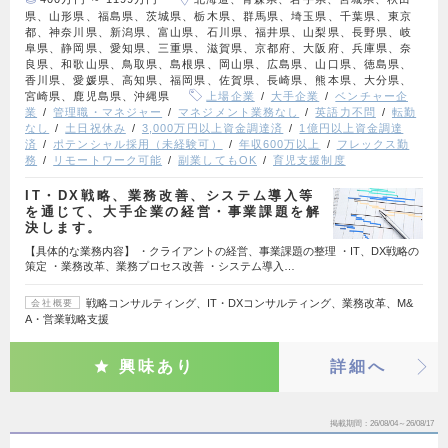
県、山形県、福島県、茨城県、栃木県、群馬県、埼玉県、千葉県、東京
都、神奈川県、新潟県、富山県、石川県、福井県、山梨県、長野県、岐
阜県、静岡県、愛知県、三重県、滋賀県、京都府、大阪府、兵庫県、奈
良県、和歌山県、鳥取県、島根県、岡山県、広島県、山口県、徳島県、
香川県、愛媛県、高知県、福岡県、佐賀県、長崎県、熊本県、大分県、
宮崎県、鹿児島県、沖縄県
上場企業
大手企業
ベンチャー企
業
管理職・マネジャー
マネジメント業務なし
英語力不問
転勤
なし
土日祝休み
3,000万円以上資金調達済
1億円以上資金調達
済
ポテンシャル採用（未経験可）
年収600万以上
フレックス勤
務
リモートワーク可能
副業してもOK
育児支援制度
IT・DX戦略、業務改善、システム導入等
を通じて、大手企業の経営・事業課題を解
決します。
【具体的な業務内容】 ・クライアントの経営、事業課題の整理 ・IT、DX戦略の
策定 ・業務改革、業務プロセス改善 ・システム導入…
戦略コンサルティング、IT・DXコンサルティング、業務改革、M&
会社概要
A・営業戦略支援
興味あり
詳細へ
掲載期間
26/08/04～26/08/17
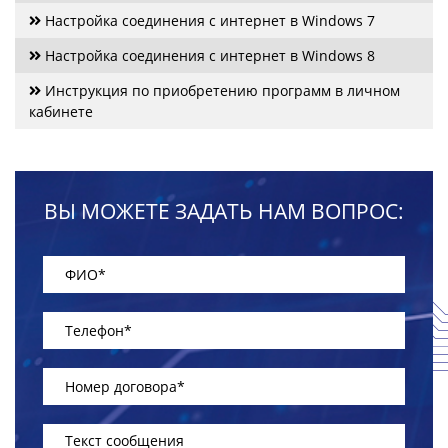
Настройка соединения с интернет в Windows 7
Настройка соединения с интернет в Windows 8
Инструкция по приобретению программ в личном
кабинете
ВЫ МОЖЕТЕ ЗАДАТЬ НАМ ВОПРОС:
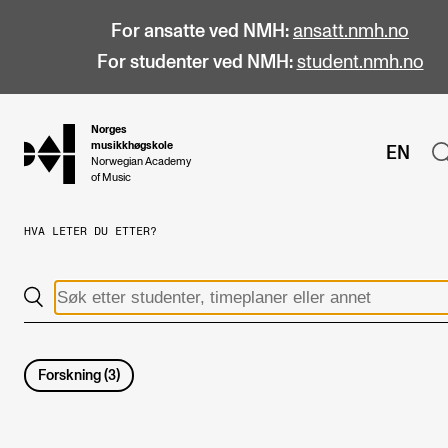
For ansatte ved NMH:
ansatt.nmh.no
For studenter ved NMH:
student.nmh.no
Norges
hjem
musikkhøgskole
EN
Norwegian Academy
of Music
HVA LETER DU ETTER?
STUDIER
Alle studier
Bachelor
Master
Forskning
(
3
)
Doktorgrad
Årsstudium og videreutdanning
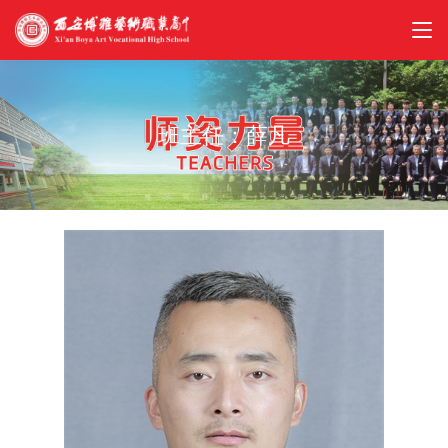
班主任：薛凡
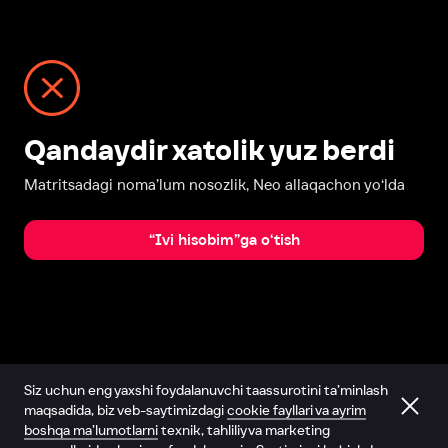
Qandaydir xatolik yuz berdi
Matritsadagi noma’lum nosozlik, Neo allaqachon yo‘lda
“Ivi hisobim”ga o‘tish
Siz uchun eng yaxshi foydalanuvchi taassurotini ta’minlash
maqsadida, biz veb-saytimizdagi
cookie fayllari va ayrim
boshqa ma’lumotlarni
texnik, tahliliy va marketing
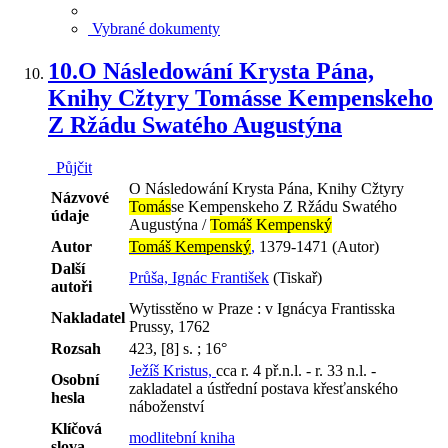
Vybrané dokumenty
10.
O Následowání Krysta Pána,
Knihy Cžtyry Tomásse Kempenskeho
Z Ržádu Swatého Augustýna
Půjčit
O Následowání Krysta Pána, Knihy Cžtyry
Názvové
Tomás
se Kempenskeho Z Ržádu Swatého
údaje
Augustýna /
Tomáš Kempenský
Autor
Tomáš Kempenský
,
1379-1471 (Autor)
Další
Průša, Ignác František
(Tiskař)
autoři
Wytisstěno w Praze : v Ignácya Frantisska
Nakladatel
Prussy, 1762
Rozsah
423, [8] s. ; 16°
Ježíš Kristus,
cca r. 4 př.n.l. - r. 33 n.l. -
Osobní
zakladatel a ústřední postava křesťanského
hesla
náboženství
Klíčová
modlitební kniha
slova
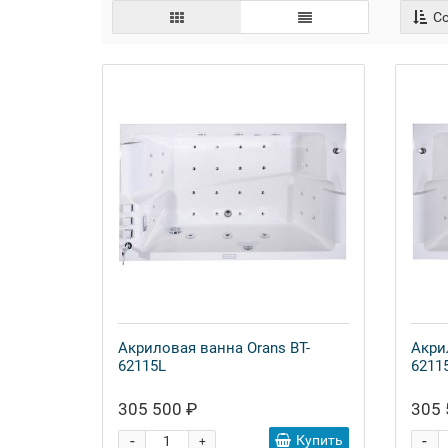
Со
Акриловая ванна Orans BT-
Акри
62115L
6211
305 500 ₽
305 
-
-
Купить
+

* **Brief**
Return the listing above unaltered, omitting its pictures.

* **Solution for this problem**
県、山形県、福島県、茨城県、栃木県、群馬県、埼玉県、千葉県、東京
都、神奈川県、新潟県、富山県、石川県、福井県、山梨県、長野県、岐
阜県、静岡県、愛知県、三重県、滋賀県、京都府、大阪府、兵庫県、奈
良県、和歌山県、鳥取県、島根県、岡山県、広島県、山口県、徳島県、
香川県、愛媛県、高知県、福岡県、佐賀県、長崎県、熊本県、大分県、
宮崎県、鹿児島県、沖縄県
上場企業
大手企業
ベンチャー企
業
管理職・マネジャー
マネジメント業務なし
英語力不問
転勤
なし
土日祝休み
3,000万円以上資金調達済
1億円以上資金調達
済
ポテンシャル採用（未経験可）
年収600万以上
フレックス勤
務
リモートワーク可能
副業してもOK
育児支援制度
IT・DX戦略、業務改善、システム導入等
を通じて、大手企業の経営・事業課題を解
決します。
【具体的な業務内容】 ・クライアントの経営、事業課題の整理 ・IT、DX戦略の
策定 ・業務改革、業務プロセス改善 ・システム導入…
戦略コンサルティング、IT・DXコンサルティング、業務改革、M&
会社概要
A・営業戦略支援
興味あり
詳細へ
掲載期間
26/08/04～26/08/17
Настройка соединения с интернет в Windows 7
Настройка соединения с интернет в Windows 8
Инструкция по приобретению программ в личном
кабинете
ВЫ МОЖЕТЕ ЗАДАТЬ НАМ ВОПРОС:
For ansatte ved NMH:
ansatt.nmh.no
For studenter ved NMH:
student.nmh.no
Norges
hjem
musikkhøgskole
EN
Norwegian Academy
of Music
HVA LETER DU ETTER?
STUDIER
Alle studier
Bachelor
Master
Forskning
(
3
)
Doktorgrad
Årsstudium og videreutdanning
班主任：薛凡
Qandaydir xatolik yuz berdi
Matritsadagi noma’lum nosozlik, Neo allaqachon yo‘lda
“Ivi hisobim”ga o‘tish
Siz uchun eng yaxshi foydalanuvchi taassurotini ta’minlash
maqsadida, biz veb-saytimizdagi
cookie fayllari va ayrim
boshqa ma’lumotlarni
texnik, tahliliy va marketing
Vybrané dokumenty
10.
O Následowání Krysta Pána,
Knihy Cžtyry Tomásse Kempenskeho
Z Ržádu Swatého Augustýna
Půjčit
O Následowání Krysta Pána, Knihy Cžtyry
Názvové
Tomás
se Kempenskeho Z Ržádu Swatého
údaje
Augustýna /
Tomáš Kempenský
Autor
Tomáš Kempenský
,
1379-1471 (Autor)
Další
Průša, Ignác František
(Tiskař)
autoři
Wytisstěno w Praze : v Ignácya Frantisska
Nakladatel
Prussy, 1762
Rozsah
423, [8] s. ; 16°
Ježíš Kristus,
cca r. 4 př.n.l. - r. 33 n.l. -
Osobní
zakladatel a ústřední postava křesťanského
hesla
náboženství
Klíčová
modlitební kniha
slova
Со
Акриловая ванна Orans BT-
Акри
62115L
6211
305 500 ₽
305 
-
-
Купить
+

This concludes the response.